The Splott ward elected two councillors to Cardiff Council in 1995 and has elected three councillors since 1999. It has been represented by the Labour Party and the Liberal Democrats. In May 2012 all three seats were won by a new team of Labour councillors, after a bitter campaign where the Liberal Democrats making a complaint to the police that Labour candidate, Luke Holland, had given a misleading address on his notice of poll.

Splott councillor Huw Thomas became leader of the Labour-controlled Cardiff Council in May 2017. Lord Jack Brooks, who became leader of South Glamorgan County Council, was a Splott councillor during the 80s and 90s.

Cardiff's first ethnic minority councillor, Manuel Delgado, was elected for Labour in the Splott ward in May 1967. Of Cape Verdean heritage, Delgado is also claimed as the first black councillor in Wales. He also became Cardiff's first black magistrate in 1969.

==County councillors==

Representation 1995 – date
| Election |  | Labour |  | Lib Dem |
| 2022 |  | 3 |  | - |
| 2017 |  | 3 |  | - |
| 2012 |  | 3 |  | - |
| 2008 |  | 2 |  | 1 |
| 2004 |  | 1 |  | 2 |
| 1999 |  | 3 |  | - |
| 1995 |  | 2 |  | - |

===2026 by-election===

The by-election was held on 9 July 2026. Councillor Huw Thomas, Cardiff Council leader, had resigned after his election to the Senedd in May 2026. Labour retained the seat, beating the Greens into second place by 87 votes.

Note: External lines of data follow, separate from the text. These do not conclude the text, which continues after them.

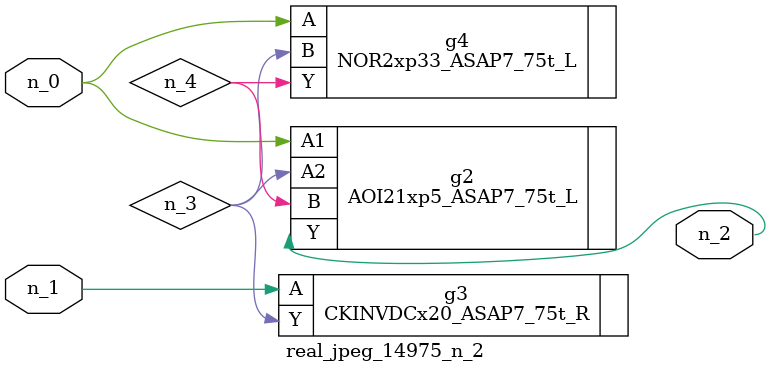
<source format=v>
module real_jpeg_14975_n_2 (n_1, n_0, n_2);

input n_1;
input n_0;

output n_2;

wire n_4;
wire n_3;

AOI21xp5_ASAP7_75t_L g2 ( 
.A1(n_0),
.A2(n_3),
.B(n_4),
.Y(n_2)
);

NOR2xp33_ASAP7_75t_L g4 ( 
.A(n_0),
.B(n_3),
.Y(n_4)
);

CKINVDCx20_ASAP7_75t_R g3 ( 
.A(n_1),
.Y(n_3)
);


endmodule
</source>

Splott by-election: 9 July 2026
| Party |  | Candidate | Votes | % | ±% |
|---|---|---|---|---|---|
|  | Labour | James Caruana | 765 | 40.1 | +6.1 |
|  | Green | Simran Patel | 678 | 35.5 | +18.2 |
|  | Reform | David John Cook | 286 | 15.0 | +2.0 |
|  | Liberal Democrats | Rhys William Husband | 114 | 6.0 | −8.0 |
|  | Conservative | Charles Agbakahi | 54 | 2.8 | –0.1 |
| Majority |  |  | 87 |  |  |
| Turnout |  |  | 1,907 | 17.7 | –1.8 |
| Registered electors |  |  | 10,762 |  |  |
|  | Labour hold |  | Swing |  |  |

==Cardiff County Borough Council==
Prior to 1890 the Splott area was covered by the East ward of Cardiff. In July 1890, following the creation of Cardiff County Borough Council, Splott was the name of one of the ten new electoral wards created in the county borough. Each of the three councillors took turns to stand for re-election, on a three-yearly cycle.